━━━━━ SUPPLIED TEXT ━━━━━
Here's a proposed patch along that line.  I included SPI_result (SPI's
equivalent of errno) in the set of saved-and-restored variables,
so that all the exposed SPI globals behave the same.

Also, in further service of providing insulation between SPI nesting
levels, I thought it'd be a good idea for SPI_connect() to reset the
globals to zero/NULL after saving them.  This ensures that a nesting
level can't accidentally be affected by the state of an outer level.
It's barely possible that there's somebody out there who's *intentionally*
accessing state from a calling SPI level, but that seems like it'd be
pretty dangerous programming practice.  Still, maybe there's an argument
for omitting that hunk in released branches.

Comments?

            regards, tom lane

diff --git a/src/backend/executor/spi.c b/src/backend/executor/spi.c
index 5756365..11ca800 100644
--- a/src/backend/executor/spi.c
+++ b/src/backend/executor/spi.c
@@ -36,10 +36,16 @@
 #include "utils/typcache.h"
 
 
+/*
+ * These global variables are part of the API for various SPI functions
+ * (a horrible API choice, but it's too late now).  To reduce the risk of
+ * interference between different SPI callers, we save and restore them
+ * when entering/exiting a SPI nesting level.
+ */
 uint64        SPI_processed = 0;
 Oid            SPI_lastoid = InvalidOid;
 SPITupleTable *SPI_tuptable = NULL;
-int            SPI_result;
+int            SPI_result = 0;
 
 static _SPI_connection *_SPI_stack = NULL;
 static _SPI_connection *_SPI_current = NULL;
@@ -132,6 +138,10 @@ SPI_connect_ext(int options)
     _SPI_current->queryEnv = NULL;
     _SPI_current->atomic = (options & SPI_OPT_NONATOMIC ? false : true);
     _SPI_current->internal_xact = false;
+    _SPI_current->outer_processed = SPI_processed;
+    _SPI_current->outer_lastoid = SPI_lastoid;
+    _SPI_current->outer_tuptable = SPI_tuptable;
+    _SPI_current->outer_result = SPI_result;
 
     /*
      * Create memory contexts for this procedure
@@ -154,6 +164,15 @@ SPI_connect_ext(int options)
     /* ... and switch to procedure's context */
     _SPI_current->savedcxt = MemoryContextSwitchTo(_SPI_current->procCxt);
 
+    /*
+     * Reset API global variables so that current caller cannot accidentally
+     * depend on state of an outer caller.
+     */
+    SPI_processed = 0;
+    SPI_lastoid = InvalidOid;
+    SPI_tuptable = NULL;
+    SPI_result = 0;
+
     return SPI_OK_CONNECT;
 }
 
@@ -176,12 +195,13 @@ SPI_finish(void)
━━━━━ DATASET CONTENT ━━━━━
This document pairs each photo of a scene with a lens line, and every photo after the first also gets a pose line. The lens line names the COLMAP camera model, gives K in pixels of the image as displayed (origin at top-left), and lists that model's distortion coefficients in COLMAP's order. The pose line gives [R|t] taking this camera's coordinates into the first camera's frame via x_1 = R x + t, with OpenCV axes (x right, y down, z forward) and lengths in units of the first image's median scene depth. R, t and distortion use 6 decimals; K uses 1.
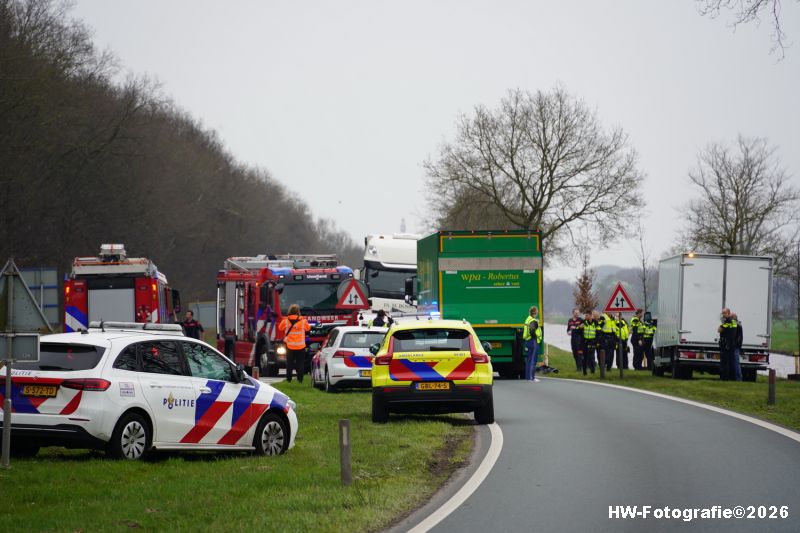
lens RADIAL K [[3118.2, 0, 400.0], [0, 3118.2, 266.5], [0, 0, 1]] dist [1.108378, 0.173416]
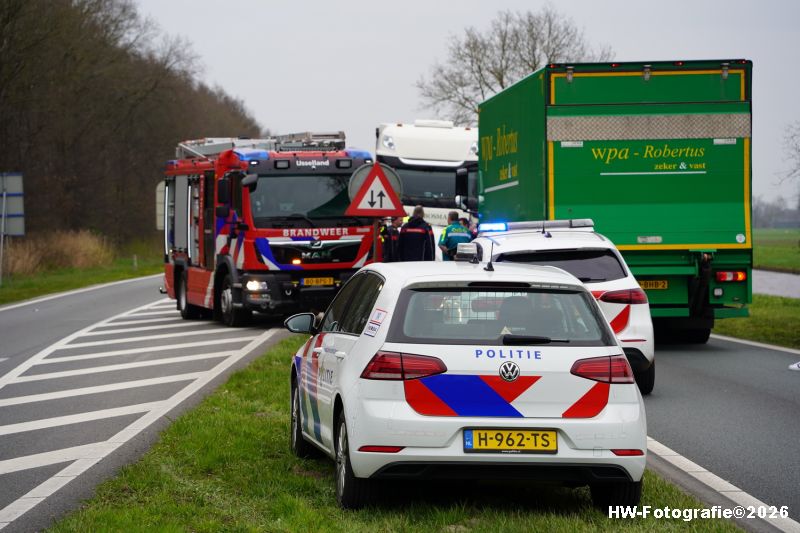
━━━━━
■ ASSIGNMENT: Transcribe the part of the SPI patch message starting at "static _SPI_connection *_SPI_stack" and ending at "-154,6 +164,15 @@ SPI_connect_ext(int options)". Work from the SPI patch message alone.

■ WRITTEN SOLUTION:
static _SPI_connection *_SPI_stack = NULL;
 static _SPI_connection *_SPI_current = NULL;
@@ -132,6 +138,10 @@ SPI_connect_ext(int options)
     _SPI_current->queryEnv = NULL;
     _SPI_current->atomic = (options & SPI_OPT_NONATOMIC ? false : true);
     _SPI_current->internal_xact = false;
+    _SPI_current->outer_processed = SPI_processed;
+    _SPI_current->outer_lastoid = SPI_lastoid;
+    _SPI_current->outer_tuptable = SPI_tuptable;
+    _SPI_current->outer_result = SPI_result;
 
     /*
      * Create memory contexts for this procedure
@@ -154,6 +164,15 @@ SPI_connect_ext(int options)